What about rum? The Canary islands, in the non-barren areas, grow
sugarcane. Fermented cane juice becomes rum. Yo ho ho arrrrr.
* Metadata
GNOME needs a metadata storage engine. The Tracker project seems to
have come out of insanity, finally, and is becoming a reasonable
implementation of a metadata store. It stores RDF triplets; you can
do SPARQL queries on it; it simply borrows the Nepomuk ontology.
(Footnote for the uninformed: RDF triplets look like subject/verb/object,
such as Sorting-and-Searching.pdf/has-author/Donald_Knuth. SPARQL is
a little language to do queries on such data. Nepomuk is a set of
standard types of such triplets, or in W3C wanker parlance, an
"ontology").
(Footnote for the insidious: fortunately we can mostly ignore the W3C
in these matters and just implement something that works.)

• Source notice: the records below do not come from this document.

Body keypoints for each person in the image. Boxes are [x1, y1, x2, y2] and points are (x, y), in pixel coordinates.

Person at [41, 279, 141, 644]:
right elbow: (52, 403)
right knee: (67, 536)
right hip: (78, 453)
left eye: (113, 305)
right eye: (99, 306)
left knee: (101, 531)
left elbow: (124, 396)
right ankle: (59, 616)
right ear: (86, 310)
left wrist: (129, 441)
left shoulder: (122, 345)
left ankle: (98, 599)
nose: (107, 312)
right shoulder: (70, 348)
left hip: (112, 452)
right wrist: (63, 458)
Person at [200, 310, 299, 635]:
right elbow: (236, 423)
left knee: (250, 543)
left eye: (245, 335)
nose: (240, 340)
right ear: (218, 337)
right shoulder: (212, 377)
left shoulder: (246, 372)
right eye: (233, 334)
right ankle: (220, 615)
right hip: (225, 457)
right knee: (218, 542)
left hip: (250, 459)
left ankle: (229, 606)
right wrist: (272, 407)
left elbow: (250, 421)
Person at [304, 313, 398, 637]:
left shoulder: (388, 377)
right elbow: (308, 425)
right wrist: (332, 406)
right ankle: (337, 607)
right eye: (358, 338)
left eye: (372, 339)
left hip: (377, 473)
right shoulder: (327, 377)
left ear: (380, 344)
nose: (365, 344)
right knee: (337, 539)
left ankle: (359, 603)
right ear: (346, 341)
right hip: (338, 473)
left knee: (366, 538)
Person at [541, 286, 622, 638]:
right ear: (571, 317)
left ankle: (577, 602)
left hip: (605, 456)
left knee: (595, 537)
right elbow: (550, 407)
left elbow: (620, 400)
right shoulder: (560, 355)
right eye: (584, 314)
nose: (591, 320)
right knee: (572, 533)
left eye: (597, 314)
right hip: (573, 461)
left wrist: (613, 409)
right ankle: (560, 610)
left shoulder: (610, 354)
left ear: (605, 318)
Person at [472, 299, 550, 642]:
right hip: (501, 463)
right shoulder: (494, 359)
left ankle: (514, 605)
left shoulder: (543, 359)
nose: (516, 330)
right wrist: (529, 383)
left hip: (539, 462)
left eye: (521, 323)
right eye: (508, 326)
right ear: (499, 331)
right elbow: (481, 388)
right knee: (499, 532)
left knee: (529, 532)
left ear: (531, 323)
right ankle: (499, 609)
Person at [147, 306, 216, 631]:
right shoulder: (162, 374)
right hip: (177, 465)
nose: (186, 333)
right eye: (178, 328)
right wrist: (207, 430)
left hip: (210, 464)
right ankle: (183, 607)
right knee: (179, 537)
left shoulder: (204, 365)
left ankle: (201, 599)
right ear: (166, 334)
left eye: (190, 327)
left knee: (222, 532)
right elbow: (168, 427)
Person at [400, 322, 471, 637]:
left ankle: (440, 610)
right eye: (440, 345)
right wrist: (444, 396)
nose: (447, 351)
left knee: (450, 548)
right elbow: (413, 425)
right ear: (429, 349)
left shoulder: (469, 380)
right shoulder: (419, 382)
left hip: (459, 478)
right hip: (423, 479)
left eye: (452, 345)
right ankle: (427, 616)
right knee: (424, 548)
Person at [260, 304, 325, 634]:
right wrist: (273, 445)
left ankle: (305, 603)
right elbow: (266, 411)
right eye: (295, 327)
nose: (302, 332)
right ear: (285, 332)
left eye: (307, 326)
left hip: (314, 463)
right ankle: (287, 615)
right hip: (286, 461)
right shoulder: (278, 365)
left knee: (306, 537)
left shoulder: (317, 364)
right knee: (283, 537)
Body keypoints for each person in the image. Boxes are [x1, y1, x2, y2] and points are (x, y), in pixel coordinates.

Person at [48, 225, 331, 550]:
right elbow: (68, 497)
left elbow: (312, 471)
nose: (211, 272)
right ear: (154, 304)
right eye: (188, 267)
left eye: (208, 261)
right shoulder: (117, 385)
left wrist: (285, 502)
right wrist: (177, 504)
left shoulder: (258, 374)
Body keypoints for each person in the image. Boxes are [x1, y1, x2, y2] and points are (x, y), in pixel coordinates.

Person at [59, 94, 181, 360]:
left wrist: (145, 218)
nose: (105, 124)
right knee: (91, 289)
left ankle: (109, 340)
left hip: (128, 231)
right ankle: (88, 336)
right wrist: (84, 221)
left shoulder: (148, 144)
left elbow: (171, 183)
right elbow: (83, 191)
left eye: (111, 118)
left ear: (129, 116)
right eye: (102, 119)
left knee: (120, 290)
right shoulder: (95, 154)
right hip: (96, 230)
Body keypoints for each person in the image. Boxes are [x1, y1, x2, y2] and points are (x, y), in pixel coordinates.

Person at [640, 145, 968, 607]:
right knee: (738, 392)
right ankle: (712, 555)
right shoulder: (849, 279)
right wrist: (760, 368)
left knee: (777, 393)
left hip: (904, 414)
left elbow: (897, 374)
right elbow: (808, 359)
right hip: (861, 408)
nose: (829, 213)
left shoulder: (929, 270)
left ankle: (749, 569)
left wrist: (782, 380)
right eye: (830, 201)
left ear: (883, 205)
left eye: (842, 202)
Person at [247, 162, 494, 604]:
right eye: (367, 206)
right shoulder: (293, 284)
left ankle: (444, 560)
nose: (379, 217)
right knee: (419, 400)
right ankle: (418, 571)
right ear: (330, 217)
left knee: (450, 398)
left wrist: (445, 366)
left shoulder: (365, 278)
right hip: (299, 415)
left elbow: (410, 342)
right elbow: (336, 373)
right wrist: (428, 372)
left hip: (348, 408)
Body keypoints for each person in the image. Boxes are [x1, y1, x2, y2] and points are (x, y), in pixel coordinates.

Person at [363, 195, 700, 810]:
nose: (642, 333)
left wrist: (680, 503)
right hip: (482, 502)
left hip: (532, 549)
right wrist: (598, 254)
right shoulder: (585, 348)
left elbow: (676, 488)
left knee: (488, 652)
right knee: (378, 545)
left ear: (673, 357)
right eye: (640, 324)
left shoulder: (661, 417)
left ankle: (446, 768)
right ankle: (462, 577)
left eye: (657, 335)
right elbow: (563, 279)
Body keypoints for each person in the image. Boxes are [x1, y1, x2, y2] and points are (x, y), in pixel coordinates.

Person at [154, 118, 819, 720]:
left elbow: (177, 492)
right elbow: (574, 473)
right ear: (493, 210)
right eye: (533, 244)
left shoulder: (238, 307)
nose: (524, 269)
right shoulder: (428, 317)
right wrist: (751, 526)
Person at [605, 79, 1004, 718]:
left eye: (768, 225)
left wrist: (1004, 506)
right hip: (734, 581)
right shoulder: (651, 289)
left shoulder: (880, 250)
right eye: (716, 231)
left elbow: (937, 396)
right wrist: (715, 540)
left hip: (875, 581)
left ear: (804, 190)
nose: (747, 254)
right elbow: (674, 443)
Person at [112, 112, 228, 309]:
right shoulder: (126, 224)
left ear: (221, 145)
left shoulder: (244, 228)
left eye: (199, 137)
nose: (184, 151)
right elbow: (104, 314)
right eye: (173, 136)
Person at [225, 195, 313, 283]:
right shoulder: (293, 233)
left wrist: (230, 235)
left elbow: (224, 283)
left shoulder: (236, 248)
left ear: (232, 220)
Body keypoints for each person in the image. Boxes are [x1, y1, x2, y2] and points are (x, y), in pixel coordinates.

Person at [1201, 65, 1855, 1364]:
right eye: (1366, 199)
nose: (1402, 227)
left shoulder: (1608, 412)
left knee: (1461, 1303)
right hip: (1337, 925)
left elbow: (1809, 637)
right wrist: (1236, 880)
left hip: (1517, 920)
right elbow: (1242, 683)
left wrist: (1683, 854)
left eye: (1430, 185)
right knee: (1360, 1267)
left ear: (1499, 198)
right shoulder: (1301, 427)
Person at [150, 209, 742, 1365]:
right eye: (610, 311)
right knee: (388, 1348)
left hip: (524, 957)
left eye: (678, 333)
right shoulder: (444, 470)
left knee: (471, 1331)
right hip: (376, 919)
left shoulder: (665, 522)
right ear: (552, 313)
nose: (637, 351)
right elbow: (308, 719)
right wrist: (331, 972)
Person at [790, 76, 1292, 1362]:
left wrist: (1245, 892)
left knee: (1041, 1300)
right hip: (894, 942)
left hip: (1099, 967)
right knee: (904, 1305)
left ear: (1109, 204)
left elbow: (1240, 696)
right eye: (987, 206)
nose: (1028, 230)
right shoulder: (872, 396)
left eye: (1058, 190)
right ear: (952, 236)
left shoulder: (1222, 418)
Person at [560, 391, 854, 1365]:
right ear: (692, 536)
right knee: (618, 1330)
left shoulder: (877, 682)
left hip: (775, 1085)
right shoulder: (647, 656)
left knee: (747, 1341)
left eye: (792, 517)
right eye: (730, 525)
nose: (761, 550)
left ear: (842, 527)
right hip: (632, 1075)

I had a long conversation with Ivan Frade, a Nokia guy who works on
Tracker. I told him, "please convince me that Tracker is a good
engine for storing metadata", as I was utterly convinced that Tracker
as a search engine is a totally braindead project. He convinced me,
sure enough, and proved to be reassuring that Tracker is not insane,
at least just for metadata.
There were hints that KDE is considering using Tracker as well, which
would be a major win to avoid duplicated code and databases.
* Why metadata?
Zeitgeist, the journal, and Sebastian Faubel's Organise-FW semantic
file manager need a metadata store. Zeitgeist's journal would like to
show you, "you looked at attachment.txt on July 22, and by the way, it
came on a mail from Your Mom <your(a)mom.com>". Evidently, this
information like "this file/is an attachment from/a piece of mail"
can be conveniently encoded as an RDF triplet. Other useful bits of
metadata could be "this file/was downloaded from/this website", or
"tomatoes/are excellent with/cumin and lime".
* More Zeitgeist
Collaboration and teamwork. What have my cow-orkers been doing?
Share their Zeitgeist journals across Telepathy. See a Tufte-worthy
visualization of their timelines, in real time, anywhere on the net.
That is called Project Cookie Monster, by the way.
I didn't pick the name. My Egyptian minion did.
Cookie Monster is not vaporware (who do you think we are? Google?);
there is a proof-of-concept implementation which made everyone at the
Zeitgeist BoF squeal with glee.
* Swag
Nokia/Trolltech gave out green towels for the beach.
And that's the best piece of conference swag I've ever seen.
* GNOME Advisory Board meeting
Whole-day, fun in parts, boring in others, as usual.
Nothing was presented there that wasn't also shown during the
conference.
GNOME may increase fees to member companies, since fees have been kept
constant while the U.S. dollar is in free-fall.
Lunch at an excellent Persian restaurant.
* Hippie treehuggers BoF
I hosted a BoF, at the beach, for people intersted in architecture,
urbanism, gardening, food production in the city, permaculture, peak
oil, etc.
The BoF had a stellar attendance of 6 or 7 people.
We discussed compost heaps in tropical gardens (Veracruz, Mexico) and
in subpolar forests (outskirts of Boston); seeds which need
hibernation before they know when to sprout; cutting of garlic leaves
so that the plants spend more energy building garlic roots instead of
leaves; herb spirals and miniature ecosystems; the spacetime
implications of co-located conferences; and strategies for rainwater
storage.
* A quote I like
"Without communal eating, no human group can hold together." -
Christopher Alexander, A Pattern Language.
* Afterword
I probably missed important details in this summary.
* Colophon
This summary was typed in Emacs while eating grapes out of a bowl.